US bombers fly over South China Sea

US bombers fly over South China Sea

US bombers fly over South China Sea

The United States again flew bombers over the disputed South China Sea this week, USA officials disclosed Wednesday, a move likely to intensify the already fraught tension between Beijing and Washington.

Beijing has denied a USA port visit to Hong Kong amid trade tensions and sanctions, according to a Tuesday Wall Street Journal report.

China on Tuesday asked the U.S. to cancel the proposed $330-million arms deal with Taiwan, warning "severe damage" to bilateral ties, peace and stability in the region. The Chinese foreign ministry warned of "severe damage" to bilateral relations and cooperation if the sale announced Monday goes through.

US B-52 bombers have conducted transit operations in the South China Sea and East China Sea, the Pentagon said Wednesday, amid soaring tensions with Beijing over trade tariffs. The cancellations followed the Trump administration's decision to move ahead with a new round of tariffs on some $200 billion in Chinese goods and to impose sanctions on the People's Liberation Army's (PLA) Equipment Development Department (EDD) under the requirements of the Countering America's Adversaries Through Sanctions Act (CAATSA).

China has long claimed ownership of a vast swath of the South China Sea, an important global trade route through which billions of dollars worth of cargo is shipped annually, and it holds potentially billions of dollars worth more in untapped mineral resources.

The two countries are mired in a dispute over Washington's allegations that Beijing pilfers foreign trade secrets and forces US companies to hand over technology in return for access to the Chinese market. "In China, they are debating how they can respond and there are hawks who say, 'we have to strike back'". According to the US State Department, the proposed deal will help to improve the security and defensive capability of Taiwan, "which has been and continues to be an important force for political stability, military balance, and economic progress in the region".

The United States and China are embroiled in a trade war, sparked by U.S. President Donald Trump's accusations that China has long sought to steal U.S. intellectual property, limit access to its own market and unfairly subsidize state-owned companies. The country is militarizing reclaimed land in the seas and regularly disputes the sovereignty of islands in the region.

Mattis said he did not think there was a fundamental shift in relations between China and the United States.
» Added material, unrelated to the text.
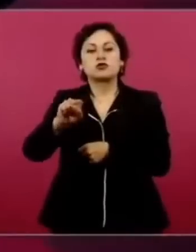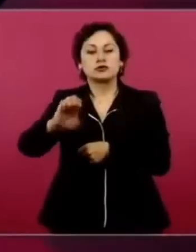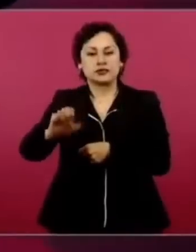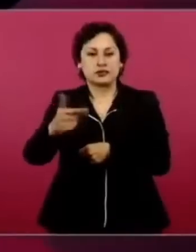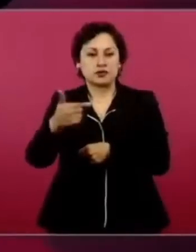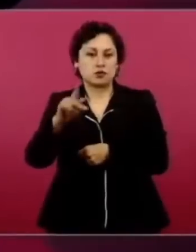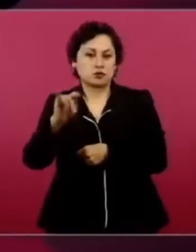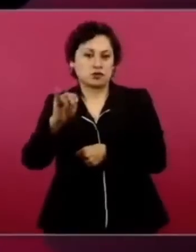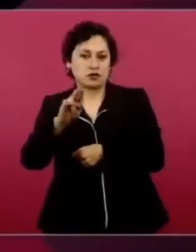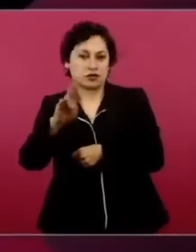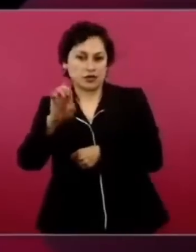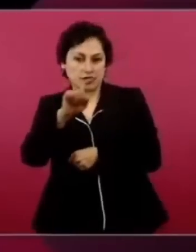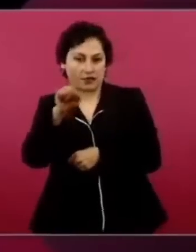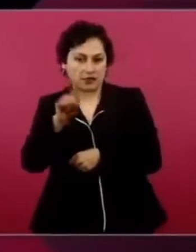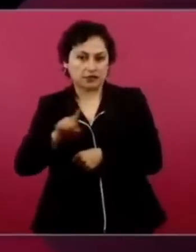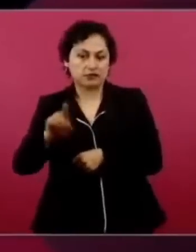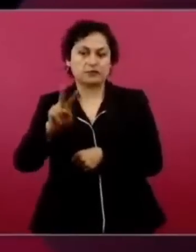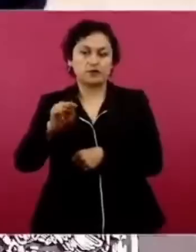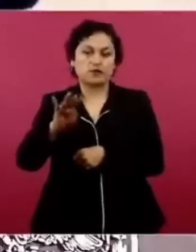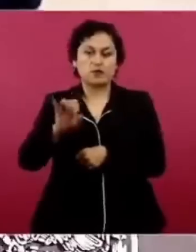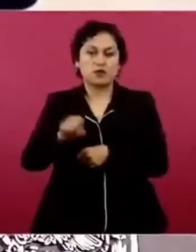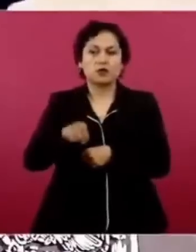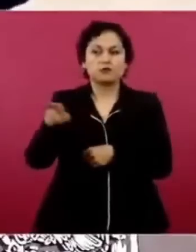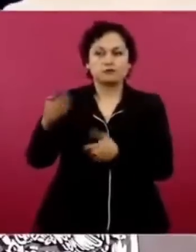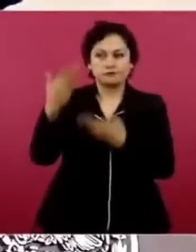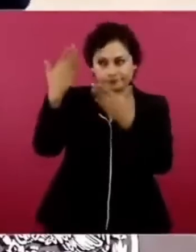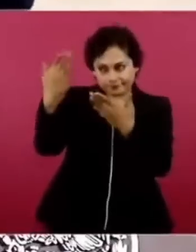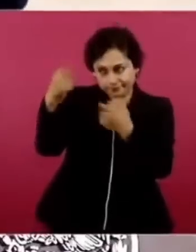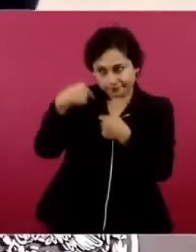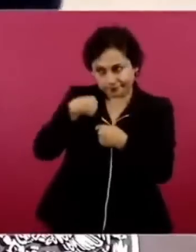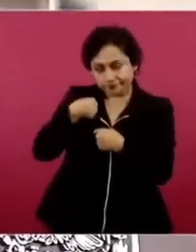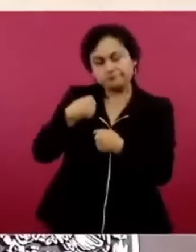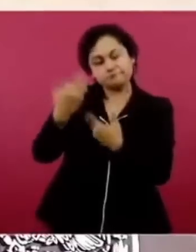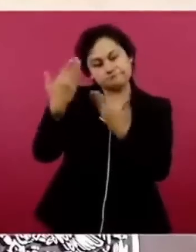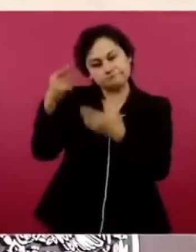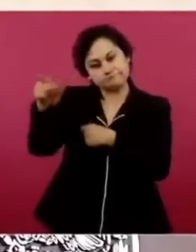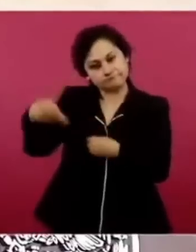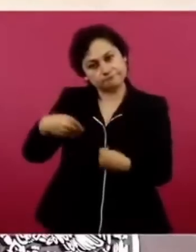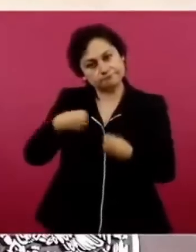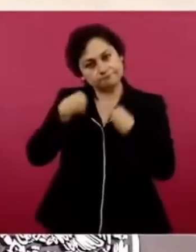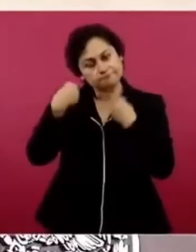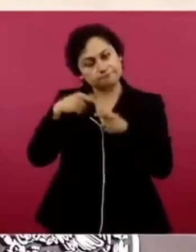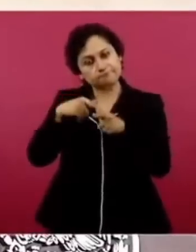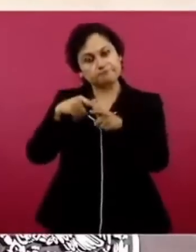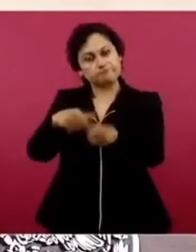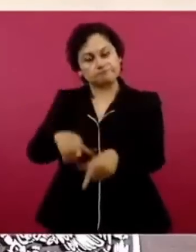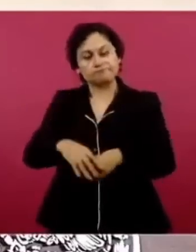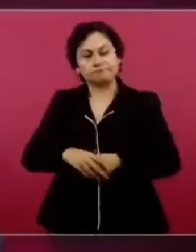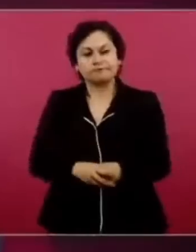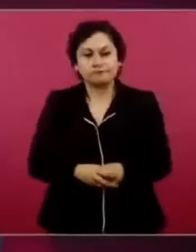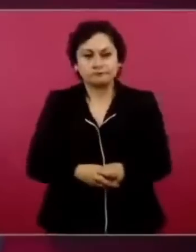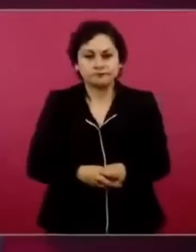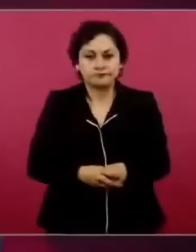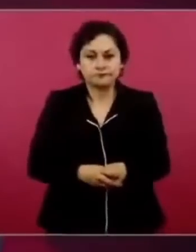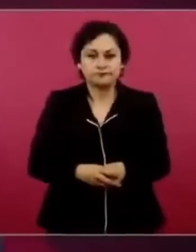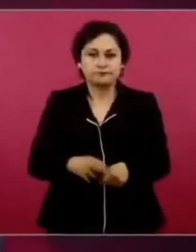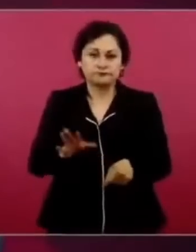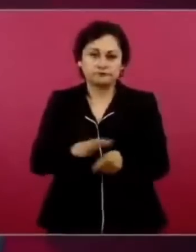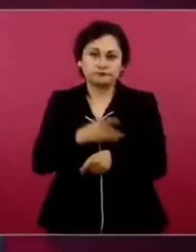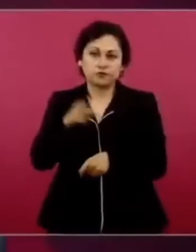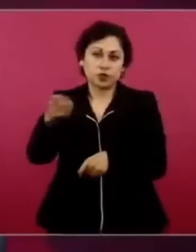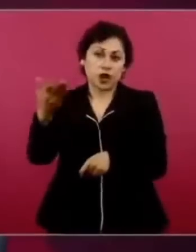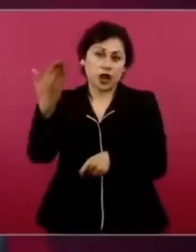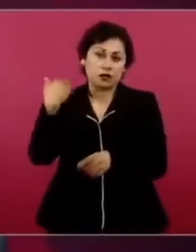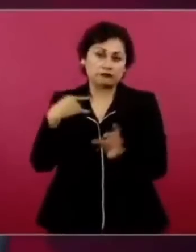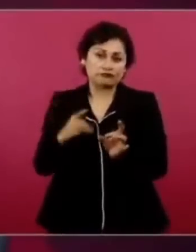le deseo que viva bien desde aquí, por todo lo que ha sufrido.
The U.S. action relates to China's purchase from Russian Federation of Su-35 combat aircraft last year and S-400 surface-to-air missile system-related equipment this year.

"The Chinese government did not approve a request for a port visit to Hong Kong by the USS Wasp", the consulate noted. The act targets Russia's defence and intelligence sectors, and was passed into law a year ago in response to Russian election interference, cyber attacks and aggression in Ukraine. China last denied such a visit in 2016 amid a spike in tensions between the sides over the disputed South China Sea.